Tensor methods have been used successfully in modeling multi-aspect data and finding useful latent factors in various applications. These applications range from finding meaningful communities in social networks, detecting fake news, brain data analysis (EEG) and countless other applications in various domains like Chemometrics, Psychometrics, and Signal Processing.Despite the success of tensor methods in a wide variety of problems, the application of tensor methods typically entails a number of assumptions which, even though they may pertain only to a limited set of applications or to certain algorithms, are so pervasive that they are considered conventional. However, those assumptions may not be generalizable and, in fact, may hurt performance of tensor methods broadly. The main motivation behind this thesis is to revisit some of those conventional assumptions, propose methods to tackle problems arising from relaxing those assumptions, and observing the subsequent advantages of doing so.
Below is the list of works covered in this thesis. Firstly, we focus on a domain specific problem, in which we create a richer feature space for hyperspectral pixel classifications. The next three projects focus on time-evolving graphs, specifically how latent factors evolve over time in streaming tensor decomposition and adaptive granularity in multi-aspect temporal data.
1. Feature Space Explosion: In this work, we used tensor factorization to generate a richer feature space for pixel classification in hyperspectral images. We propose a feature explosion technique which maps the input space to a higher dimensional space, which is contrary to the typical low-rank factorization to a low-dimensional space. We propose an algorithm called ORION, which exploits the multi-linear structure of the 3-D hyperspectral tensor using tensor decomposition and generates a space which is more expressive than the original input space. Effectiveness of our method was demonstrated against traditional linear and non-linear supervised learning methods such as SVM with kernels, and the Multi-Layer Perceptron model.
2. Concept Drift in Streaming Tensor Decomposition: Streaming tensor decomposition is usually performed on incoming data in batches to find latent factors and update the existing decomposition results. The number of latent factors are considered to be fixed over time, which is not the case in most scenarios. The number of latent factors might change from batch to batch. For example in time-evolving social graphs, communities don't remain static; they evolve over time. Some communities disappear and some new communities are formed. In this work and to the best of our knowledge, we were the first to introduce the notion of latent concept drift in the context of streaming tensor decomposition and propose an algorithm called SeekAndDestroy which detects concept drift, discovers new latent factors and updates the existing decomposition result.
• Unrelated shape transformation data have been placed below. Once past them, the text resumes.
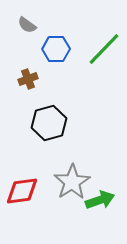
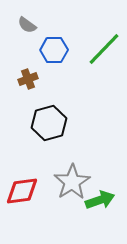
blue hexagon: moved 2 px left, 1 px down
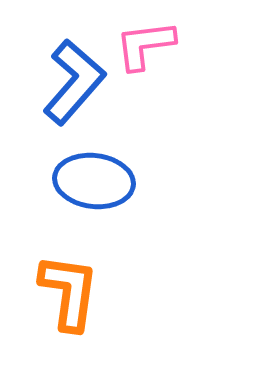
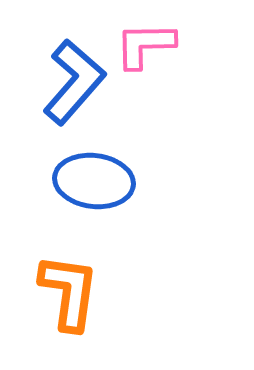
pink L-shape: rotated 6 degrees clockwise
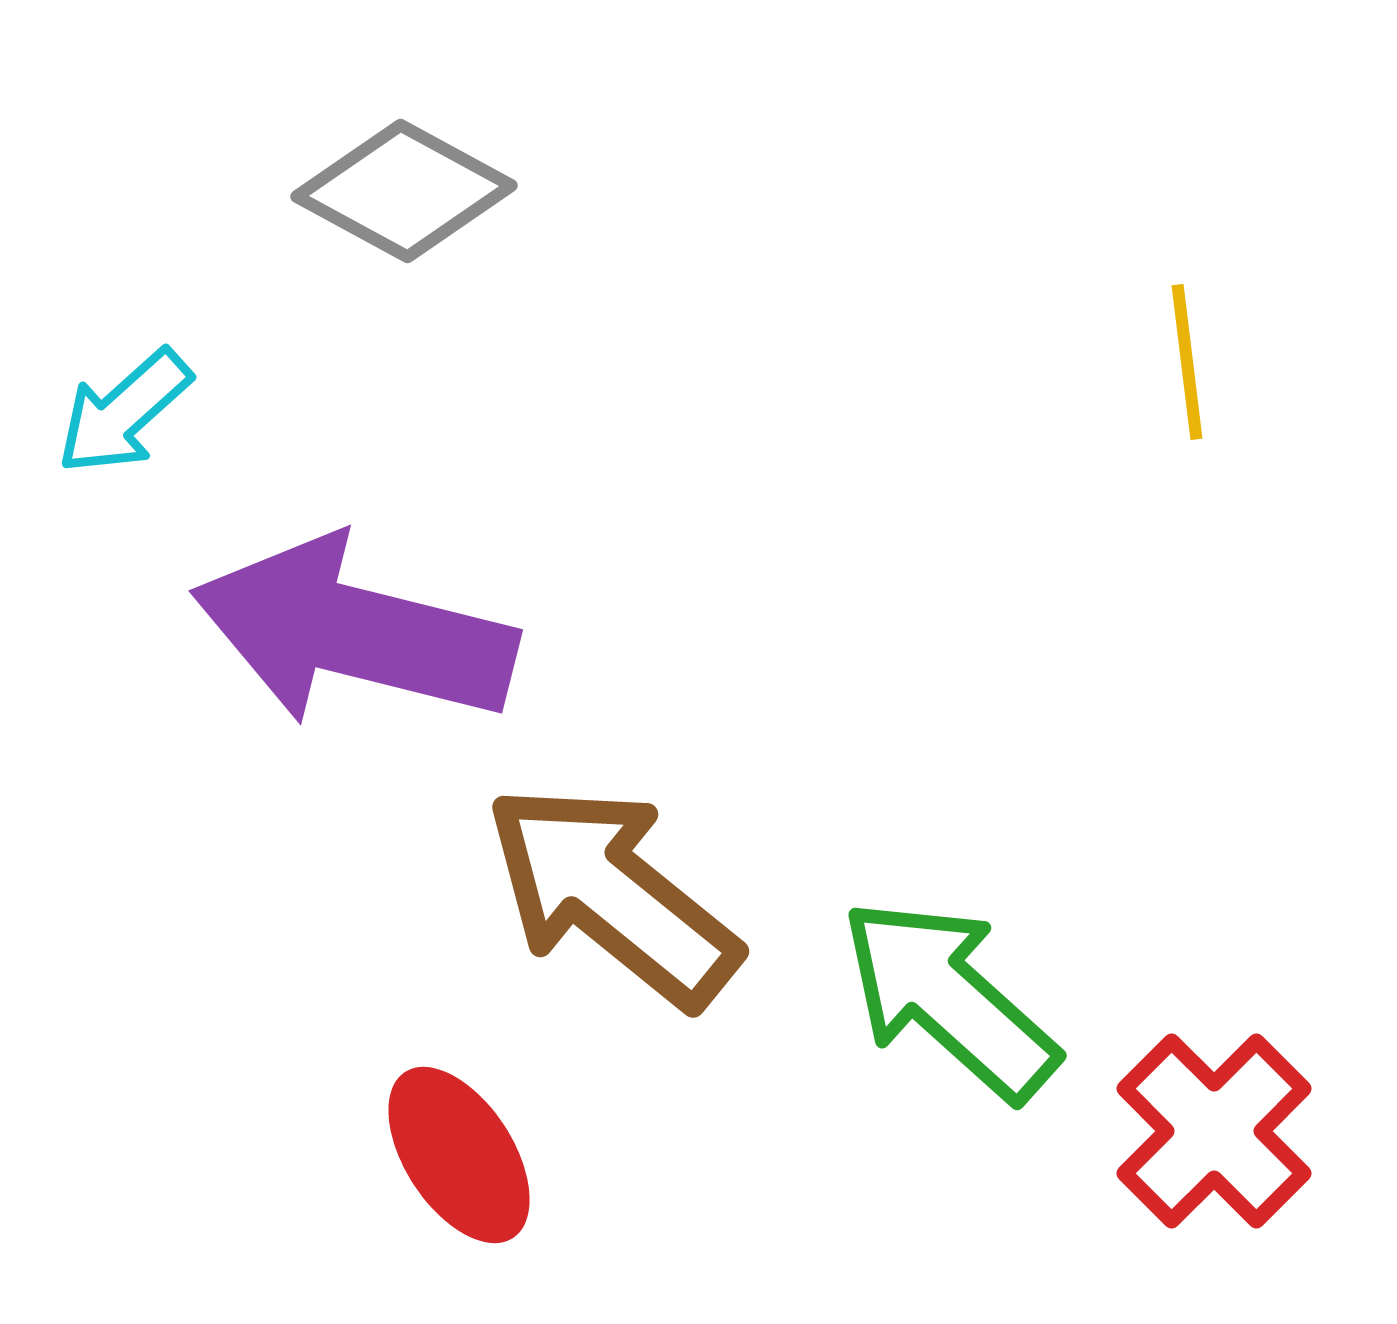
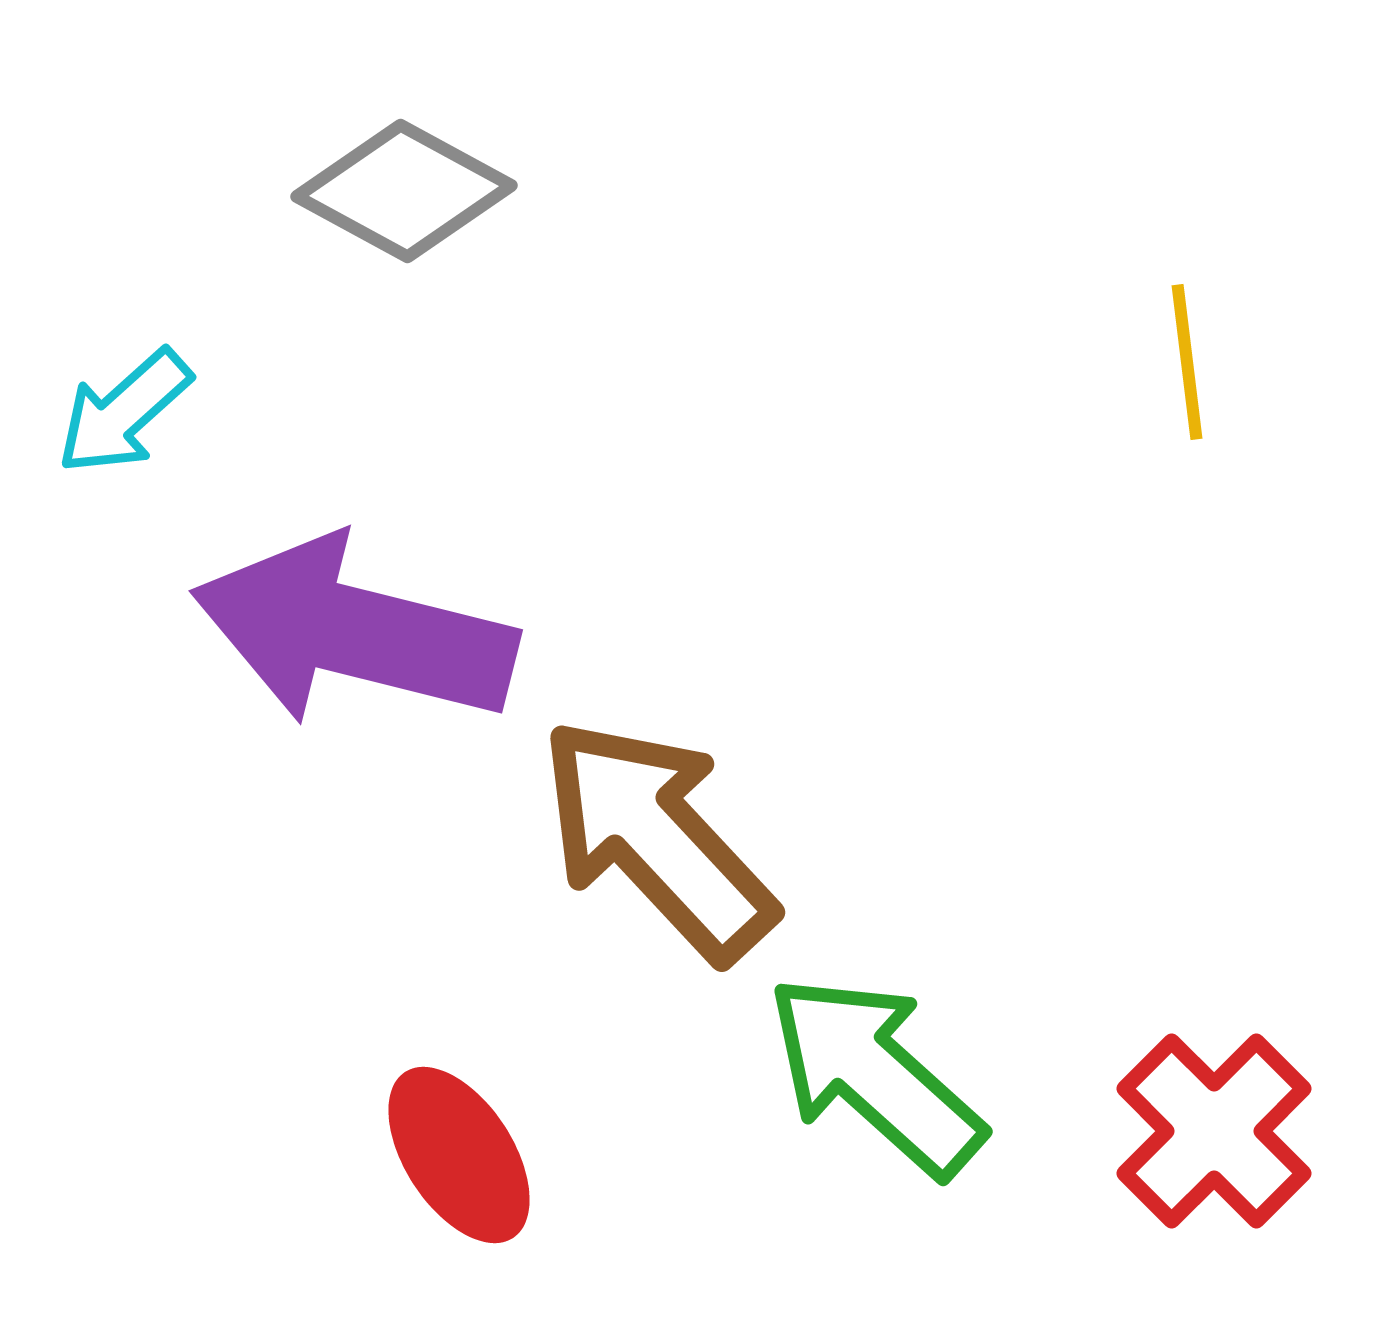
brown arrow: moved 45 px right, 56 px up; rotated 8 degrees clockwise
green arrow: moved 74 px left, 76 px down
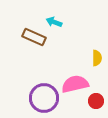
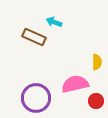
yellow semicircle: moved 4 px down
purple circle: moved 8 px left
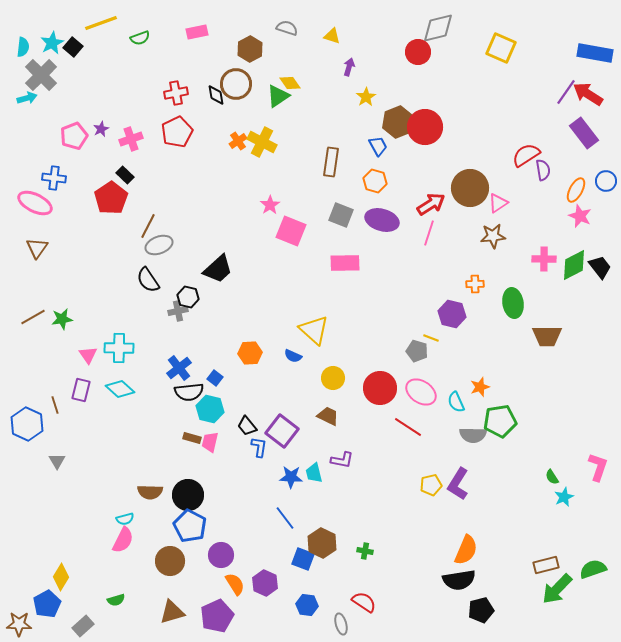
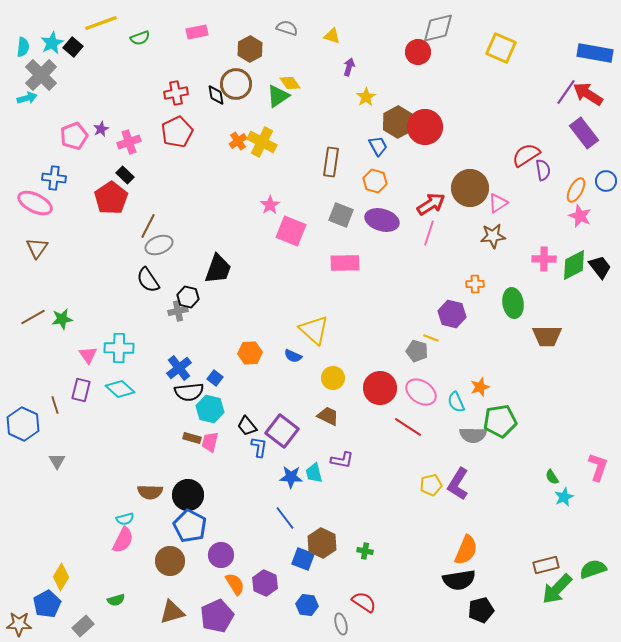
brown hexagon at (398, 122): rotated 8 degrees counterclockwise
pink cross at (131, 139): moved 2 px left, 3 px down
black trapezoid at (218, 269): rotated 28 degrees counterclockwise
blue hexagon at (27, 424): moved 4 px left
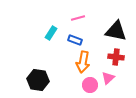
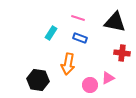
pink line: rotated 32 degrees clockwise
black triangle: moved 1 px left, 9 px up
blue rectangle: moved 5 px right, 2 px up
red cross: moved 6 px right, 4 px up
orange arrow: moved 15 px left, 2 px down
pink triangle: rotated 16 degrees clockwise
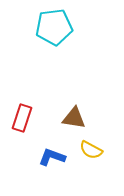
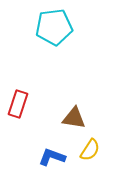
red rectangle: moved 4 px left, 14 px up
yellow semicircle: moved 1 px left; rotated 85 degrees counterclockwise
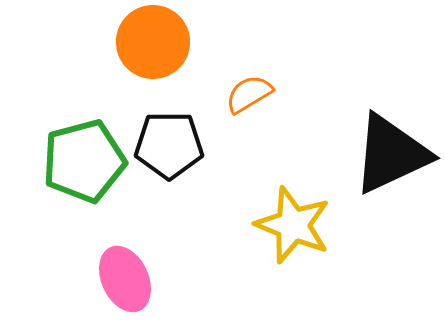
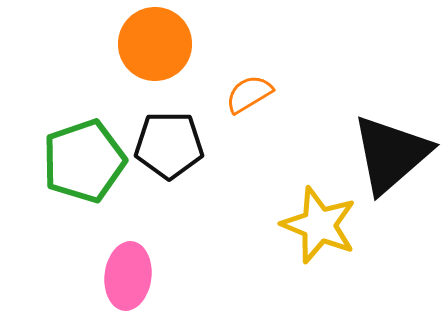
orange circle: moved 2 px right, 2 px down
black triangle: rotated 16 degrees counterclockwise
green pentagon: rotated 4 degrees counterclockwise
yellow star: moved 26 px right
pink ellipse: moved 3 px right, 3 px up; rotated 32 degrees clockwise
3. Greedy Algorithm for Adaptive Granularity: Time evolving graphs are usually modelled as tensors where each time unit is represented as an adjacency matrix and then whole data over a certain time interval can be modelled as a 3-D tensor. In such scenarios, granularity of collected data can decide on the utility of tensor decomposition algorithms. If data is collected at very frequent intervals, the resulting tensor might be extremely sparse and hence not amenable to tensor decompositions. Usually practitioners combine data points to form fixed time-intervals. For instance, an application may combine milliseconds to form seconds, or seconds to form a minute etc. But there might exist a natural aggregation which can provide important insights in the form of latent factors. In this work, we introduce the problem of temporal aggregation in tensors called TrappedUnderIce and we provide a greedy solution called IceBreaker, which locally maximizes some quality function and finds a tensor with meaningful structure.
4. Factorization-based Granularity Estimation: Lastly we introduce a method called Harvester, in which the problem of aforementioned Adaptive Granularity is framed in terms of a factorization-based optimization problem. To the best of our knowledge, Harvester is the first principled factorization-based approach which seeks to identify the best temporal granularity of a given tensor. Unlike IceBreaker which follows a greedy approach, Harvester leverages multiple aggregated views of the tensor, and a carefully-designed optimization problem, in order to uncover the best reasonable aggregation. We extensively evaluated Harvester on synthetic, semi-synthetic and real datasets, and demonstrated that it consistently produces tensors of very high quality.